== Text excerpt ==
--*--
In this procedure, interventional radiologists use image guidance to place a filter in the inferior vena cava (IVC), the large vein in the abdomen that returns blood from the lower body to the heart.
Blood clots that develop in the veins of the leg or pelvis, a condition called deep vein thrombosis (DVT), occasionally break up and large pieces of the clot can travel to the lungs. An IVC filter traps large clot fragments and prevents them from traveling through the vena cava vein to the heart and lungs, where they could cause severe complications or even death.
Placement of an IVC filter involves the insertion of a plastic intravenous tube (catheter) into a vein in either your groin or your neck. Some numbing medicine will be injected in the skin over the vein before the catheter is inserted. Intravenous medications may also be given to you to make you more comfortable and relaxed. This is known as conscious sedation.
--*--
[Data rows]
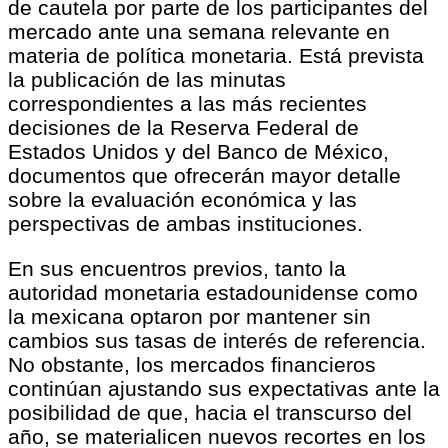
de cautela por parte de los participantes del
mercado ante una semana relevante en
materia de política monetaria. Está prevista
la publicación de las minutas
correspondientes a las más recientes
decisiones de la Reserva Federal de
Estados Unidos y del Banco de México,
documentos que ofrecerán mayor detalle
sobre la evaluación económica y las
perspectivas de ambas instituciones.
En sus encuentros previos, tanto la
autoridad monetaria estadounidense como
la mexicana optaron por mantener sin
cambios sus tasas de interés de referencia.
No obstante, los mercados financieros
continúan ajustando sus expectativas ante la
posibilidad de que, hacia el transcurso del
año, se materialicen nuevos recortes en los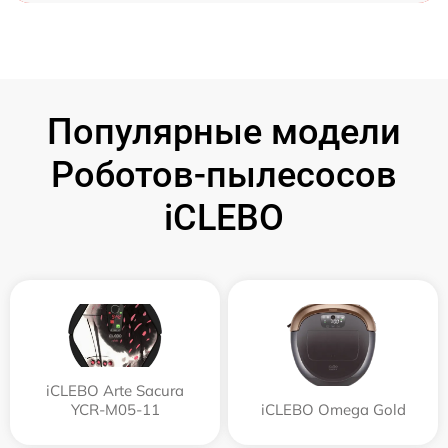
Популярные модели
Роботов-пылесосов
iCLEBO
iCLEBO Arte Sacura
YCR-M05-11
iCLEBO Omega Gold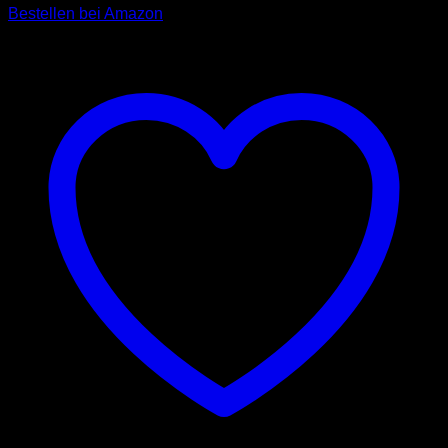
Bestellen bei Amazon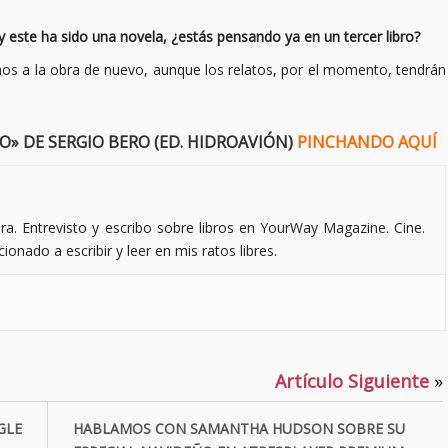
s y este ha sido una novela, ¿estás pensando ya en un tercer libro?
s a la obra de nuevo, aunque los relatos, por el momento, tendrán
» DE SERGIO BERO (ED. HIDROAVIÓN)
PINCHANDO AQUÍ
ra. Entrevisto y escribo sobre libros en YourWay Magazine. Cine.
ionado a escribir y leer en mis ratos libres.
Artículo Siguiente
»
GLE
HABLAMOS CON SAMANTHA HUDSON SOBRE SU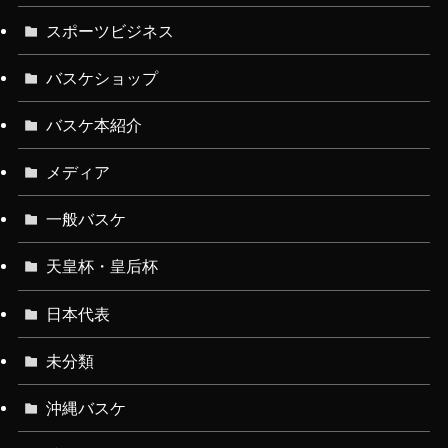
スポーツビジネス
バスケショップ
バスケ本紹介
メディア
一般バスケ
天皇杯・皇后杯
日本代表
未分類
沖縄バスケ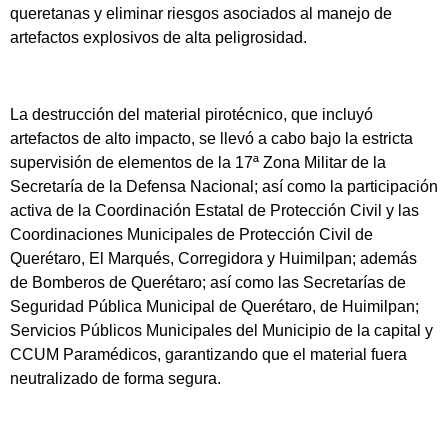
queretanas y eliminar riesgos asociados al manejo de
artefactos explosivos de alta peligrosidad.
​La destrucción del material pirotécnico, que incluyó
artefactos de alto impacto, se llevó a cabo bajo la estricta
supervisión de elementos de la 17ª Zona Militar de la
Secretaría de la Defensa Nacional; así como la participación
activa de la Coordinación Estatal de Protección Civil y las
Coordinaciones Municipales de Protección Civil de
Querétaro, El Marqués, Corregidora y Huimilpan; además
de Bomberos de Querétaro; así como las Secretarías de
Seguridad Pública Municipal de Querétaro, de Huimilpan;
Servicios Públicos Municipales del Municipio de la capital y
CCUM Paramédicos, garantizando que el material fuera
neutralizado de forma segura.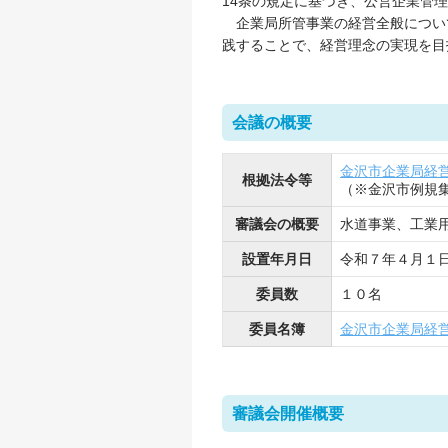
14条の規定に基づき、公営企業管
企業局所管事業の経営全般につい
践することで、経営理念の実現を目
会議の概要
金沢市企業局経
根拠法令等
（※金沢市例規
審議会の概要
水道事業、工業
設置年月日
令和７年４月１
委員数
１０名
委員名簿
金沢市企業局経
審議会開催概要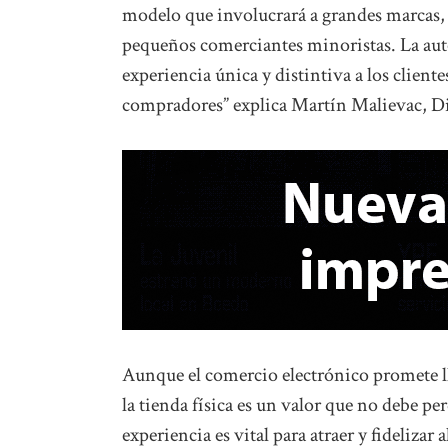
modelo que involucrará a grandes marcas, 
pequeños comerciantes minoristas. La aut
experiencia única y distintiva a los clien
compradores” explica Martín Malievac, Dir
Aunque el comercio electrónico promete lle
la tienda física es un valor que no debe p
experiencia es vital para atraer y fideliza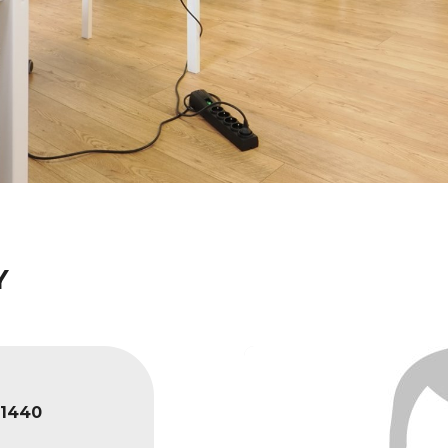
Y
1440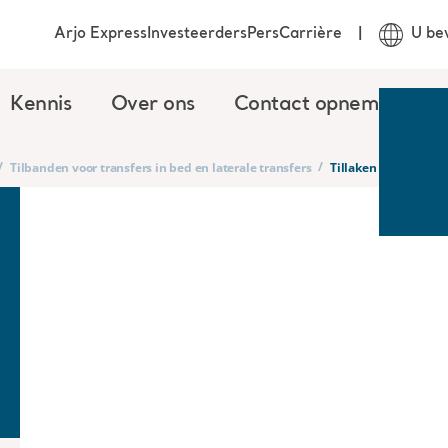
Arjo Express
Investeerders
Pers
Carrière
U be
Kennis
Over ons
Contact opnemen
/
/
Tilbanden voor transfers in bed en laterale transfers
Tillaken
--*--
Carry on the passage about IVC filter placement from the point where it ends. None of the rows are required for this work.

Once the catheter has been placed into the vein, it will be advanced through the blood vessels and into the IVC. During this time, x-ray contrast material (x-ray dye) will be injected through the catheter and x-ray pictures taken. You may be asked to hold your breath for several seconds as these pictures are taken. During the injection of x-ray contrast material, you may experience a warm feeling or a strange taste in your mouth. Both of these sensations are temporary and will go away soon. A series of x-ray pictures will be obtained of the IVC. Once the catheter is placed into the IVC, the filter will be inserted through the catheter.
During the placement procedure, positioning of the filter will be monitored with x-ray pictures. At the completion of the procedure the catheter will be removed and pressure will be applied to the insertion site until the bleeding has stopped. To help prevent bleeding, it will be very important for you to lie flat in bed without moving your arm or leg for up to four hours.
Risks associated with the procedure include pain or discomfort at the catheter insertion site, bleeding at the site, injury to a blood vessel, and infection of the blood stream.
It is possible that the IVC will become blocked after the placement of the filter. Blockage of the IVC is a gradual process and usually does not cause any symptoms. You will develop veins around the blocked area and these veins will allow blood flow from your lower body. However, this results in the risk of a clot passing through these veins, bypassing the filter, and reaching your lungs.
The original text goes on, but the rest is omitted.